__本文抜粋__.
^^^^^^^^^^^^^^^^

NHKスペシャル「迫る”介護崩壊”揺れる老後」を考える

NHK スペシャル
「迫る“介護崩壊”揺れる老後」
5月23日にNHKスペシャルでケアサロンさくら再開やコロナ禍における在宅の介護現場の現状について放送されました。
NHKスペシャルのディレクターやカメラマンが10カ月近い取材を重ねてこられたこともあり、様々な要素が凝縮されていて、見応えのある番組でした。

番組ではケアサロンさくらの閉所から再開までを追いながら、利用者家族の声を紹介したり、住民グループが足りないものリストをもって備品を集めて回る様子も放送されました。
新しい施設の再開を伝えると同時に、コロナ禍で見えてきた介護崩壊の危機もしっかり伝えていきます。
大越健介キャスターとの対談で田村憲久厚生労働大臣は報酬はしっかり上げていかなければならないという意識はあると話していました。
しかし一方ではその費用負担をめぐっては難しい問題もあると答えています。
鎌倉市内でもデイサービスや訪問介護事業所の閉鎖は珍しい話ではなくなりました。この頃は毎年いくつもの介護事業所の閉鎖の話が飛び込んできます。どうしてそういうことになるかと言えば、やはりあまりに低減化した在宅サービスの報酬体系の問題です。番組でもこの問題に真正面から向き合っていました。

^^^^^^^^^^^^^^^^

データセットのエントリ
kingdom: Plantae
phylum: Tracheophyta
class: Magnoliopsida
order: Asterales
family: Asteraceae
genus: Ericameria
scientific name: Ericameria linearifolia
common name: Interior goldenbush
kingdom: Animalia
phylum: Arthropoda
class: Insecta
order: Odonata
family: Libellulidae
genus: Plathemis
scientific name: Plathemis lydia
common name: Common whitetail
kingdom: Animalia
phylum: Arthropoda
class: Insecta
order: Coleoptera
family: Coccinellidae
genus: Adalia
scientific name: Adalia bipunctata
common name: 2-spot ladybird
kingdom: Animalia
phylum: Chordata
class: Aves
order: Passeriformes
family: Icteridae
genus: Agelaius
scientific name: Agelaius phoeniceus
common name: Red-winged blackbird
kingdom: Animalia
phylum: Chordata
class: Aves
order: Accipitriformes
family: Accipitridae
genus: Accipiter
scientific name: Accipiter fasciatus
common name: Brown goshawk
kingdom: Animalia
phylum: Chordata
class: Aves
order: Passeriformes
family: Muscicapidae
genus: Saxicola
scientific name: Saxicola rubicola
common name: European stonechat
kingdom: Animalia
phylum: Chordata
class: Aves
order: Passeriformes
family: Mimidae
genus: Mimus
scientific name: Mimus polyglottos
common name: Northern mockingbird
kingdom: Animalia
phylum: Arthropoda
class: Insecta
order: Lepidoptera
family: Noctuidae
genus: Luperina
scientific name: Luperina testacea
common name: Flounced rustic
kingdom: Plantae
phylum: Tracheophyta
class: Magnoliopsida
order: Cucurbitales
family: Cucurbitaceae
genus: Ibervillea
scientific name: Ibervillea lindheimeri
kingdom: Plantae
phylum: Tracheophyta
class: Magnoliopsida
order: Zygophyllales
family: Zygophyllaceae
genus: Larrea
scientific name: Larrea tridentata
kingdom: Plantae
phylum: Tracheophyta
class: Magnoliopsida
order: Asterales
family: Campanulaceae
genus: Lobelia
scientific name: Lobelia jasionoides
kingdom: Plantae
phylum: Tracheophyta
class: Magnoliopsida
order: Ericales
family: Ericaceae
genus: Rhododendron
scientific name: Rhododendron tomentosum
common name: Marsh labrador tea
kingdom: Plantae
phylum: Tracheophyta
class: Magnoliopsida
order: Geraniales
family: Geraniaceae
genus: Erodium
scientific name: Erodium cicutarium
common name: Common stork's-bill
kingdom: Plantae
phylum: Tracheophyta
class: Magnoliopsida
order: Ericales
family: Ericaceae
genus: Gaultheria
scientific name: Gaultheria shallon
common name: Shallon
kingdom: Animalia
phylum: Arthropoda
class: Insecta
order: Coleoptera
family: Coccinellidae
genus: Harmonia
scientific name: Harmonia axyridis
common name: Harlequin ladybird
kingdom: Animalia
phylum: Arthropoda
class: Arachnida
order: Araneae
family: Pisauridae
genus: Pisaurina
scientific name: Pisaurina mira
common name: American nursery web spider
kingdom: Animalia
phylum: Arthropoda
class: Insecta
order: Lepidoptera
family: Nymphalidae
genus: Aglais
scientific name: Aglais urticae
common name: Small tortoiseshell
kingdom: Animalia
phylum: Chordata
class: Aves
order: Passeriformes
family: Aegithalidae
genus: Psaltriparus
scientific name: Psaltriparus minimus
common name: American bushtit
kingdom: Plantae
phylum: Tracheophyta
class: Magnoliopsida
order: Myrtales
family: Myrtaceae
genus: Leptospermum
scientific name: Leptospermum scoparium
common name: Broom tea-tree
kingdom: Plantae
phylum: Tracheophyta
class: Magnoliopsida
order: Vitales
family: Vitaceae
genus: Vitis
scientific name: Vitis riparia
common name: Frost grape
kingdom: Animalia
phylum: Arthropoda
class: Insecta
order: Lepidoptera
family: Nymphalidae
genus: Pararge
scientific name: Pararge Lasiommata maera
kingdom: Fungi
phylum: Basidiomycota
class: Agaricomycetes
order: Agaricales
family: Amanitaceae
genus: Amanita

^^^^^^^^^^^^^^^^

__課題一覧__.
[a] NHKスペシャルについての本文から、「NHKスペシャルのディレクタ」から「機もしっかり伝えていきます。」までを、両端を含めて一字一句違えずに書き写してください。
[b] NHKスペシャルについての本文によると、番組で大越健介キャスターと対談したのは誰ですか。
[c] NHKスペシャルについての本文を、最後の文の次から書き継いでください。

__各課題の解答__.
[a]
NHKスペシャルのディレクターやカメラマンが10カ月近い取材を重ねてこられたこともあり、様々な要素が凝縮されていて、見応えのある番組でした。

番組ではケアサロンさくらの閉所から再開までを追いながら、利用者家族の声を紹介したり、住民グループが足りないものリストをもって備品を集めて回る様子も放送されました。
新しい施設の再開を伝えると同時に、コロナ禍で見えてきた介護崩壊の危機もしっかり伝えていきます。

[b] 田村憲久厚生労働大臣です。

[c]
介護だけでなく、病気になっても病院を早期に退院し、家で治療を続ける流れが国主導の下で出来できているのに、在宅の介護事業所が次々つぶれていったのでは本末転倒で、誰が要介護状態になった人たちを支えるのでしょうか?
在宅サービスは小規模事業者の努力で成り立っています。しかし、その経営は厳しく、人手不足が売り上げの減少を招き、さらに経営が困窮していきます。気がついたら介護サービスがない、そんな時代が近づいていると、東洋大学の高野龍昭准教授も警鐘をならしていました。
これは、介護の世界の構造的な問題が、私達の暮らしのあり方自体を問う問題になったということなのだと私は思いました。
10年前、私はしっかりとした資産を持たずに介護事業所を立ち上げました。
当然事業を行うにはお金が要りますから、金融機関が私の立てる事業の計画と展望を考慮して融資をしてくださり現在に至っています。
おかげさまで地域の人たちにオープンにする介護サービスの在り方も評価を頂いています。
この度、認知症デイサービス、ケアサロンさくらの再開を巡って、いまもこれからも、私も私の周りの人たちも、いまこの国に暮らすひとりひとりが、その背景にある課題と向き合う時期にきている、とそう思いました。